Feature Film | 2020 | Action, Thriller | 2h 13min
Critics:
Faruk Kabir's third work as a director, titled 'Khuda Haafiz' fails as a drama and an action film. The fact that it uses a fictional place in the Middle East but with a seemingly real English accent tells you a lot about its authenticity.
Aug 14, 2020 By Sreejith Mullappilly

Where To Watch:
Streaming:
   Disney+hotstar

Director Faruk Kabir's third film 'Khuda Haafiz' works neither as a drama nor as an actioner. What really piqued my curiosity in it is the English accent of characters based in the Middle East. The accent sounds so clumsy that it merely seems like English being spoken with a lisp. The actors who play Noman natives here are all Indians. I bet they would speak Russian in pretty much the same way as they utter English dialogues here - with a stereotypical lisp.

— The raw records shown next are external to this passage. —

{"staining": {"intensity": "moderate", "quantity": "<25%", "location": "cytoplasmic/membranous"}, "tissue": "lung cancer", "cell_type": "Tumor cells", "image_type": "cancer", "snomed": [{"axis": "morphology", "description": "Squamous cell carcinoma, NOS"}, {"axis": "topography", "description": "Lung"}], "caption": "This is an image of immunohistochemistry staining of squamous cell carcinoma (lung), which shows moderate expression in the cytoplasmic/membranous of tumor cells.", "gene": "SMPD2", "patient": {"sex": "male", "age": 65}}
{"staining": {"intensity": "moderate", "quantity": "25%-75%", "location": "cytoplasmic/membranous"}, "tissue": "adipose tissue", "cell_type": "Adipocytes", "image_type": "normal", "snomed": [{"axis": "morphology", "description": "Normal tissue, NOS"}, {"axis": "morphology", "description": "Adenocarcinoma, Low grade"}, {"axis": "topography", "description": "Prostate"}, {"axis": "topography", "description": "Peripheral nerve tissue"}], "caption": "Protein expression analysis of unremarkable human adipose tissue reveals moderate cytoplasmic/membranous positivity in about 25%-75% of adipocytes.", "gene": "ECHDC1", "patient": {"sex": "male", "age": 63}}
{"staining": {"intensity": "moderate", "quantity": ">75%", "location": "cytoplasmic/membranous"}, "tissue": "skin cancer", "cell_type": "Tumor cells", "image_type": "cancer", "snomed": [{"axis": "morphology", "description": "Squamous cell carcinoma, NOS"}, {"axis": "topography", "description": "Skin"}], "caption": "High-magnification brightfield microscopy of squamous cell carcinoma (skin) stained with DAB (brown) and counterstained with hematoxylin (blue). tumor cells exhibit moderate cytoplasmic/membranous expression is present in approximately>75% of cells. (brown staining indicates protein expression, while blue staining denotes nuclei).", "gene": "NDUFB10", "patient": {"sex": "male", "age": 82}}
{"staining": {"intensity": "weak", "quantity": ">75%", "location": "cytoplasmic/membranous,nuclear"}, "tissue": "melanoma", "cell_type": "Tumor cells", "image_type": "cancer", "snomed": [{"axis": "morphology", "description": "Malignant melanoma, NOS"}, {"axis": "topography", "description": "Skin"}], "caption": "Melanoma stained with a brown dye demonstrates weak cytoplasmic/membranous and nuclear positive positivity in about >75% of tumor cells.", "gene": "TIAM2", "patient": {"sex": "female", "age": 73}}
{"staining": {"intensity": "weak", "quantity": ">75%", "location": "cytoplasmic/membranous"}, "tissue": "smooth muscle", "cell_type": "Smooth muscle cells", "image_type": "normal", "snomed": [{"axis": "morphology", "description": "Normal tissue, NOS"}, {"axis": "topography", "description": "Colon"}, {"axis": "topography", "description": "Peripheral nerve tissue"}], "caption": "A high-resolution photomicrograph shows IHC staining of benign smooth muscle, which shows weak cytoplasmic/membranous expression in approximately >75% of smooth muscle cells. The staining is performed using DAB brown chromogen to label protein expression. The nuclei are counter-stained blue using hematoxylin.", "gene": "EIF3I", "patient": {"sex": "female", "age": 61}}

Speaking of the English of the characters, it is worth noting that they all exist in Noman, a country that does not even exist on the map. Joking apart, there is much meat on paper at least. Khuda Haafiz is the story of Sameer (Vidyut Jammwal), a software engineer who goes to this no man's land after his wife is kidnapped by bad guys there.


It is 2008, and the recession has just started making its impact in India. The economic situation renders Sameer and his wife-to-be Nargis (Shivaleeka Oberoi) jobless. So, the couple goes to a travel agent named Nadeem (Vipin Sharma) who tells them that Noman presents big salaries and recession wouldn't even matter there. It turns out Nadeem is seemingly part of a human trafficking racket with ties to the crooked people in Noman.


You know the rest of the story. Nargis goes missing. Sameer goes in search of her. It is just in the law of action movies that the hero overcomes all odds to rescue the heroine. But the biggest issue of the movie is not that it is cliched or predictable. It is that the movie makes its star Vidyut Jammwal do something he is not quite comfortable in doing: act. The makers of 'Khuda Haafiz' should have known that Jammwal's action skills are way better than his acting chops at this point of his career.


Jammwal is unmistakably earnest and he puts all into the role, but the effort shows. The treatment of the movie should have taken his forte (action) into account. For instance, instead of making Jammwal show the vulnerable side to Sameer, they should have shown more of his cool persona. This coolth is just a template that usually works better in an action film, especially one featuring this kind of a hero. Take Jason Statham as Frank Martin in The Transporter series for instance.


Even the character actors are saddled with all too familiar roles here. It would not take a lot for cine-goers to realize that any Vipin Sharma character in this genre is a bad guy. And, that Annu Kapoor is the quintessential Mr Nice Guy. Annu Kapoor is just a taxi driver here, not a lawyer or a bureaucrat. So, what is he doing talking to Noman's cops or other local authorities?


In a movie like this, one is really searching for redeeming qualities. Sure, there are some nice songs in the movie, and some of the action sequences are serviceable enough. But the best moments in Khuda Haafiz are so unintentionally funny that I wished the movie had more of these. One of these is a conversation between Shiv Panditt's Faiz Abu Malik and Jammwal's Sameer. Panditt, an Indian actor, speaks his version of the English as stereotypically as it comes in movies. I know I have harped on about the film's use of the accent in this review. For once, at least, it brought a smile to my face.